BROS: Bias-Corrected Randomized Subspaces for Memory-Efficient Single-Loop Bilevel Optimization

2026-05-11Machine Learning

Machine Learning
AI summary

The authors present BROS, a new method to solve a tricky type of optimization problem used in deep learning tasks like tuning hyperparameters and cleaning data. Unlike existing methods that either use too much memory or don't guarantee good results, BROS works efficiently by focusing updates on random parts of the problem and using a special correction to keep estimates accurate. They prove that BROS is as fast as the best exact methods in theory and show through experiments that it uses much less memory without losing performance. This makes it easier to handle large neural networks in practice.

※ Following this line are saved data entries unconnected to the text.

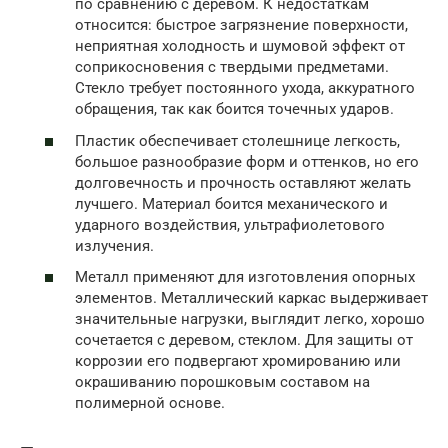
по сравнению с деревом. К недостаткам
относится: быстрое загрязнение поверхности,
неприятная холодность и шумовой эффект от
соприкосновения с твердыми предметами.
Стекло требует постоянного ухода, аккуратного
обращения, так как боится точечных ударов.
Пластик обеспечивает столешнице легкость,
большое разнообразие форм и оттенков, но его
долговечность и прочность оставляют желать
лучшего. Материал боится механического и
ударного воздействия, ультрафиолетового
излучения.
Металл применяют для изготовления опорных
элементов. Металлический каркас выдерживает
значительные нагрузки, выглядит легко, хорошо
сочетается с деревом, стеклом. Для защиты от
коррозии его подвергают хромированию или
окрашиванию порошковым составом на
полимерной основе.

stochastic bilevel optimizationhyperparameter learningmemory efficiencysingle-loop methodsRademacher bi-probe correctionHessian estimatorsample complexitydata reweightingrepresentation learningVision Transformer (ViT)
Authors
Hengrui Zhang, Boao Kong, Engao Zhang, Kun Yuan
Abstract
Stochastic bilevel optimization (SBO) has become a standard framework for hyperparameter learning, data reweighting, representation learning, and data-mixture optimization in deep learning. Existing exact single-loop SBO methods and memory-efficient surrogate SBO methods either create severe memory pressure for large lower-level neural networks or lack competitive convergence guarantees under standard assumptions. In this paper, we propose BROS, a memory-efficient single-loop SBO method with the same convergence rate order as exact single-loop SBO methods. BROS performs lower and auxiliary updates in randomized subspaces with a Rademacher bi-probe correction that recovers an unbiased Hessian-action estimator. We prove that BROS preserves the $\mathcal O(\varepsilon^{-2})$ sample complexity of MA-SOBA for finding an $\varepsilon$-stationary point under only standard assumptions. Experiments on hyper-data cleaning, data-mixture learning, hyper-representation learning, and ViT sample reweighting show that BROS reduces peak memory by up to 44.9% while closely matching full-space baseline performance.